ЗАДАНИЯ >>
A – Какое значение параметра C задаётся для логистической регрессии во фрагменте о признаках из буквенных n-грамм?
B – Продолжите фрагмент о признаках из буквенных n-грамм после вызова clf.fit(X, y).
+++ ФРАГМЕНТ ДОКУМЕНТА
In [1]:
import numpy as np
import pandas as pd
import collections

In [2]:
data = pd.read_csv('linear_train.txt', header=None)

В качестве признаков возьмём последоватьельности букв в слове

In [7]:
def build_chargrams(word, gram_range):
    grams = []
    for l in range(gram_range[0], gram_range[1]):
        for i in range(len(word)-l+1):
            grams.append(word[i:i+l])
    return grams

In [8]:
grams = [build_chargrams(word.decode('utf-8'), (1, 3)) for word in data[0].values + '$']

In [9]:
all_grams = []
for i in range(len(grams)):
    all_grams += grams[i]

In [10]:
vocab_size = 1000

In [11]:
def build_dataset(words, n_words):
    """Process raw inputs into a dataset."""
    count = [['UNK', -1]]
    count.extend(collections.Counter(words).most_common(n_words - 1))
    dictionary = dict()
    for word, _ in count:
        dictionary[word] = len(dictionary)
    data = list()
    unk_count = 0
    for word in words:
        if word in dictionary:
            index = dictionary[word]
        else:
            index = 0  # dictionary['UNK']
        unk_count += 1
        data.append(index)
    count[0][1] = unk_count
    reversed_dictionary = dict(zip(dictionary.values(), dictionary.keys()))
    return data, count, dictionary, reversed_dictionary

In [12]:
dataset, count, dictionary, reverse_dictionary = build_dataset(all_grams, vocab_size)

In [13]:
def word2gramvec(gram, dictionary):
    vec_length = len(dictionary.keys())
    vec = np.zeros(vec_length)
    for lex in gram:
        if lex in dictionary.keys():
            vec[dictionary[lex]]+=1
        else:
            vec[dictionary['UNK']]+=1
    return vec

In [18]:
dataset = np.array([word2gramvec(gram, dictionary) for gram in grams])

In [19]:
upper = [1 if val.decode('utf-8')[0].isupper() else -1 for val in data[0].values]

In [20]:
X = np.hstack((dataset, np.reshape(upper, (len(dataset), 1))))
y = data[1]

In [21]:
from sklearn.cross_validation import cross_val_score

from sklearn.linear_model import LogisticRegression
from sklearn.metrics import roc_auc_score

clf = LogisticRegression(C=0.2)
cross_val_score(clf, X, y, scoring='roc_auc', cv=6, n_jobs=-1)



array([ 0.8039781 ,  0.65020047,  0.61742965,  0.67796756,  0.78553644,
        0.84539512])

In [16]:
cross_val_score(clf, X, y, scoring='roc_auc', cv=6, n_jobs=-1)

array([ 0.82687295,  0.69422441,  0.66193649,  0.71204365,  0.80348999,
        0.85914938])

Linear Model

In [17]:
clf.fit(X, y)
++++++
+++ ИСХОДНЫЕ ДАННЫЕ
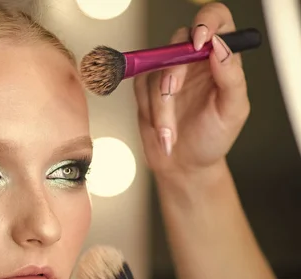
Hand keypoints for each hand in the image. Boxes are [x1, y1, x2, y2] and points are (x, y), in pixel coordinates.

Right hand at [134, 3, 248, 179]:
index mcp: (221, 59)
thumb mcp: (232, 111)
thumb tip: (220, 46)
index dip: (206, 22)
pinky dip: (149, 111)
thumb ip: (231, 77)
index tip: (199, 42)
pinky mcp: (146, 87)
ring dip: (160, 106)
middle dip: (173, 71)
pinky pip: (140, 87)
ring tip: (170, 133)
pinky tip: (161, 130)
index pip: (216, 19)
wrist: (184, 166)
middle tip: (172, 94)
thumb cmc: (213, 138)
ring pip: (156, 70)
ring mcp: (168, 72)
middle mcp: (193, 60)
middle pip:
++++++
ОТВЕТЫ К ЗАДАНИЯМ >>
A – C = 0.2.

B –
LogisticRegression(C=0.5, class_weight=None, dual=False, fit_intercept=True,
          intercept_scaling=1, max_iter=100, multi_class='ovr', n_jobs=1,
          penalty='l2', random_state=None, solver='liblinear', tol=0.0001,
          verbose=0, warm_start=False)

In [25]:
def process_test_set():
    test_data = pd.read_csv('linear_test.txt', header=None)
    grams = [build_chargrams(word.decode('utf-8'), (1, 4)) for word in test_data[0].values + '$']
    dataset = np.array([word2gramvec(gram, dictionary) for gram in grams])
    print(grams)
    dataset = np.hstack((dataset,
                         np.reshape([1 if word.decode('utf-8')[0].isupper() else -1 for word in test_data[0].values], 
                                    (len(test_data), 1))))
    return dataset

In [19]:
X_test_set = process_test_set()

IOPub data rate exceeded.
The notebook server will temporarily stop sending output
to the client in order to avoid crashing it.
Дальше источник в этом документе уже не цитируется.